Jest jeden przepis, który odkąd wypróbowałam, obowiązkowo uskuteczniam każdej jesieni- syrop z dyni! Słodki, korzenny, z wyczuwalnym posmakiem dyni. Idealny do kawy (kultowa pumpkin spice latte!) jak i herbaty, jest również świetny do deserów. Co prócz tego w nim najlepsze, wykonuje się go bardzo szybko, zwłaszcza jeśli mamy już gotowe puree z dyni, jako np. pozostałość po dyniowych wypiekach.

Ja najbardziej uwielbiam pić go jako dodatek słodzący do kawy inki- na to porcja bitej śmietany, dodatkowa porcja syropu jako polewa, a na koniec, o rozpusto, pianki!

No dobrze, skoro już narobiłam smaka na ta kulinarną dobroć, czas zdradzić jak wykonać to cudo. Zanim jednak podam przepis właściwy, na początek szybka instrukcja jak wykonać puree z dynii:

Kroimy w ćwiartki umytą i pozbawioną pestek dynie. Układamy je na blasze wyłożonej papierem do pieczenia, stroną ze skórką. Tak przygotowaną dynie pieczemy w piekarniku, w temperaturze 190 stopni, około 50 minut.
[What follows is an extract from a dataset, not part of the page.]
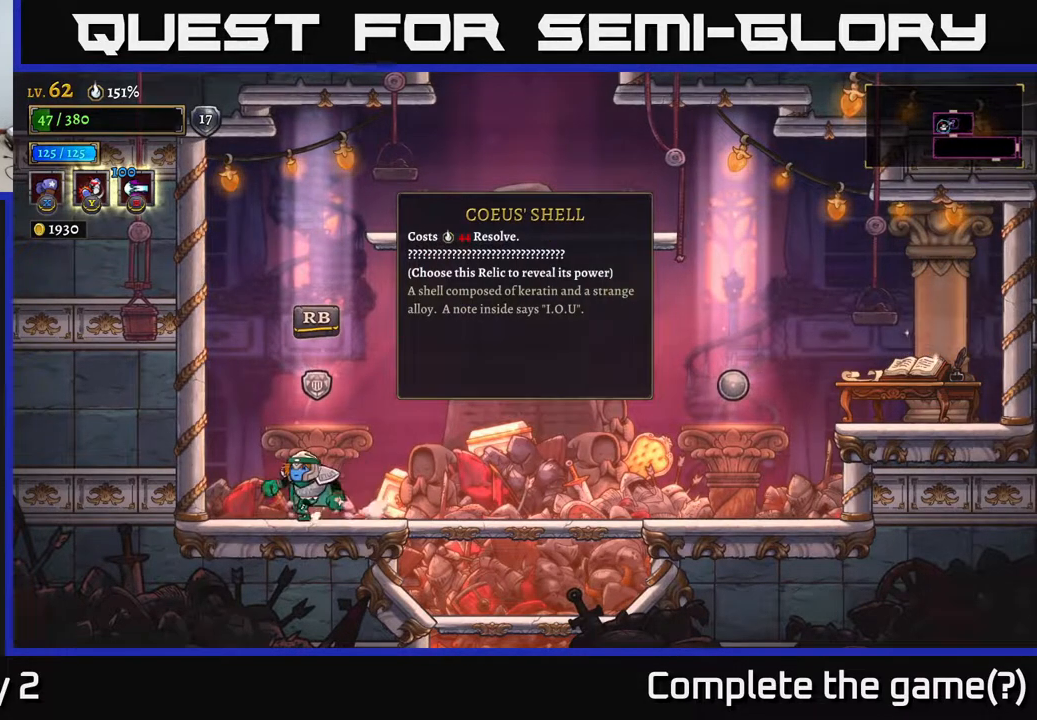
{"buttons": [], "left_stick": "center", "right_stick": "center", "events": [[50, "left_stick", "center"], [117, "left_stick", "right"], [300, "left_stick", "left"], [500, "left_stick", "center"]]}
Kiedy ostygnie oddzielamy łyżka miąższ od skórki i blendujemy go na mus.

To teraz skoro mamy już najważniejszy, dyniowy składnik, czas na przepis właściwy;

Składniki:

  • szklanka puree z dynii
  • szklanka cukru, u mnie pół białego, pół brązowego
  • 1,5 szklanki wody

Przyprawy:

  • 3 łyżki cynamonu
  • 1 łyżeczka mielonych goździków
  • 1 łyżka imbiru
  • 0,5 łyżeczki gałki muszkatołowej
  • 0,5 łyżeczki ziela angielskiego w proszku

Wykonanie:

Mieszamy w miseczce wszystkie przyprawy. Do garnka dodajemy dyniowe puree, cukier, wodę, a następnie całość zagotowujemy. Kiedy syrop zacznie bulgotać, zmniejszamy temperaturę na średnią. Dodajemy przyprawy i gotujemy jeszcze przez 10 minut, co jakiś czas mieszając.

Co do przypraw- podane proporcje to moja ulubiona kombinacja- uwielbiam gdy jest mocno korzennie, kiedy intensywnie czuć w syropie goździki wraz z cynamonem. Warto jednak popróbować z własnymi proporcjami, można tez dodać naszej mieszanki przypraw  po prostu mniej- polecam je na bieżąco dosypywać i próbować, tak aby idealnie trafiły w nasze gusta.

Po ostygnięciu syrop zgęstnieje, jeśli jednak zgęstnieje za bardzo, wystarczy znów go podgrzać i dodać odrobinę przegotowanej wody.